我需要从twitter抓取数据并以阿拉伯语获取输出。 我用了这段代码:
# -*- coding: cp1256 -*-
from twython import Twython, TwythonError
import re
APP_KEY="my appkey"
APP_SECRET="my app secret key "
OAUTH_TOKEN="app outh token"
OAUTH_TOKEN_SECRET="app outh token secret "
# Requires Authentication as of Twitter API v1.1
twitter = Twython(APP_KEY, APP_SECRET, OAUTH_TOKEN, OAUTH_TOKEN_SECRET)
try:
search_results = twitter.search(q='الاعلام', lang='ar', count=1500)
except TwythonError as e:
print e
for tweet in search_results['statuses']:
['screen_name'].encode('utf-8'),tweet['created_at'])
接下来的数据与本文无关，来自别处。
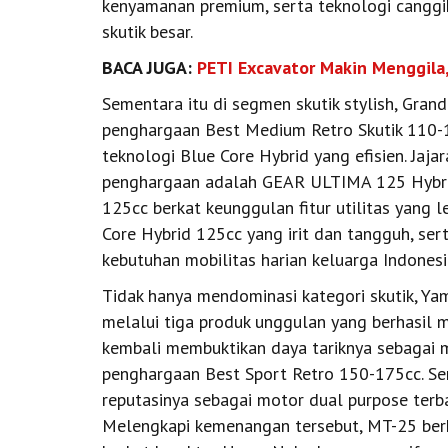
kenyamanan premium, serta teknologi canggih
skutik besar.
BACA JUGA:
PETI Excavator Makin Menggila,
Sementara itu di segmen skutik stylish, Gran
penghargaan Best Medium Retro Skutik 110-12
teknologi Blue Core Hybrid yang efisien. Jaj
penghargaan adalah GEAR ULTIMA 125 Hybrid
125cc berkat keunggulan fitur utilitas yang
Core Hybrid 125cc yang irit dan tangguh, s
kebutuhan mobilitas harian keluarga Indonesi
Tidak hanya mendominasi kategori skutik, Y
melalui tiga produk unggulan yang berhasil 
kembali membuktikan daya tariknya sebagai 
penghargaan Best Sport Retro 150-175cc. S
reputasinya sebagai motor dual purpose terb
Melengkapi kemenangan tersebut, MT-25 ber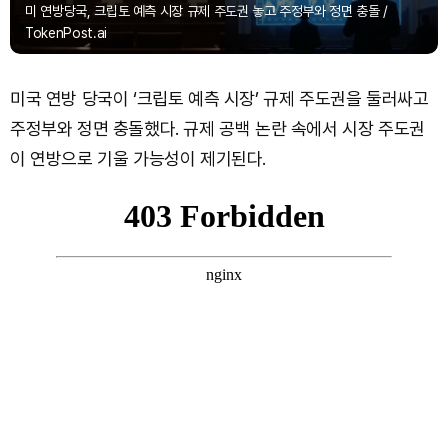
미 연방당국, 크립토 예측 시장 규제 주도권 놓고 주정부와 정면 충돌 /
TokenPost.ai
미국 연방 당국이 ‘크립토 예측 시장’ 규제 주도권을 둘러싸고
주정부와 정면 충돌했다. 규제 공백 논란 속에서 시장 주도권
이 연방으로 기울 가능성이 제기된다.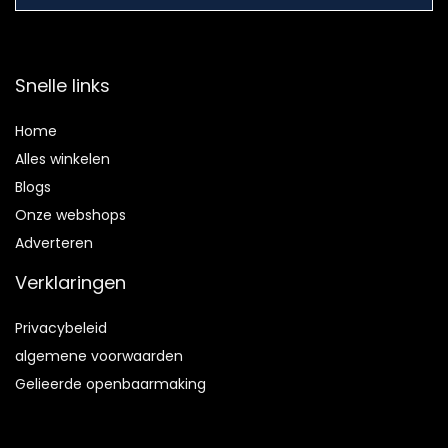
Snelle links
Home
Alles winkelen
Blogs
Onze webshops
Adverteren
Verklaringen
Privacybeleid
algemene voorwaarden
Gelieerde openbaarmaking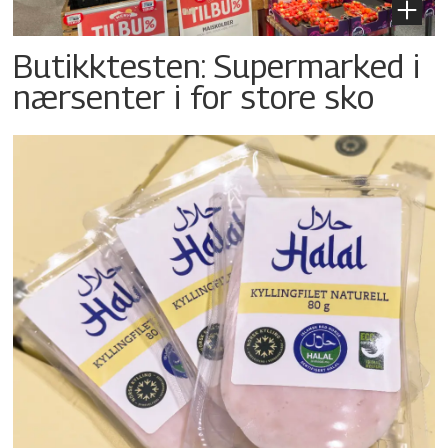
Butikktesten: Supermarked i
nærsenter i for store sko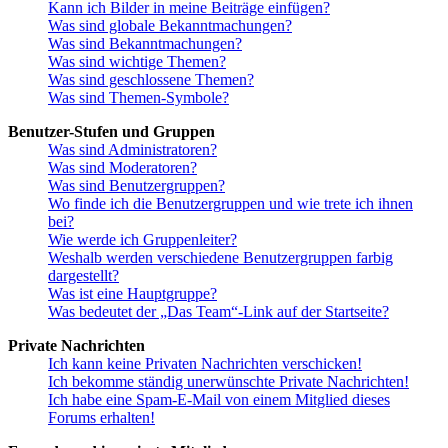
Kann ich Bilder in meine Beiträge einfügen?
Was sind globale Bekanntmachungen?
Was sind Bekanntmachungen?
Was sind wichtige Themen?
Was sind geschlossene Themen?
Was sind Themen-Symbole?
Benutzer-Stufen und Gruppen
Was sind Administratoren?
Was sind Moderatoren?
Was sind Benutzergruppen?
Wo finde ich die Benutzergruppen und wie trete ich ihnen
bei?
Wie werde ich Gruppenleiter?
Weshalb werden verschiedene Benutzergruppen farbig
dargestellt?
Was ist eine Hauptgruppe?
Was bedeutet der „Das Team“-Link auf der Startseite?
Private Nachrichten
Ich kann keine Privaten Nachrichten verschicken!
Ich bekomme ständig unerwünschte Private Nachrichten!
Ich habe eine Spam-E-Mail von einem Mitglied dieses
Forums erhalten!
tweet_before_cleaning=tweet['text'].encode('utf-8'), '\n'
search_results = re.sub(r"(?:\@|ftps?\://|https?\://)\S+", "",tweet_before_cleaning[0])
search_results = re.sub(r"#","",search_results ).strip()
search_results = re.sub(r"[a-zA-Z]+","",search_results ).strip()
search_results = re.sub(r"[-\.:_.!?(){}\/]","",search_results ).strip()
search_results = re.sub(r"\b","",search_results ).strip()
print search_results
我可以获得所需主题的输出,但有一些特殊字符(...或"")和一些表情符号。 我需要清理这些字符和表情符号的输出。 有没有一种方法可以使用我现有的代码来删除它们?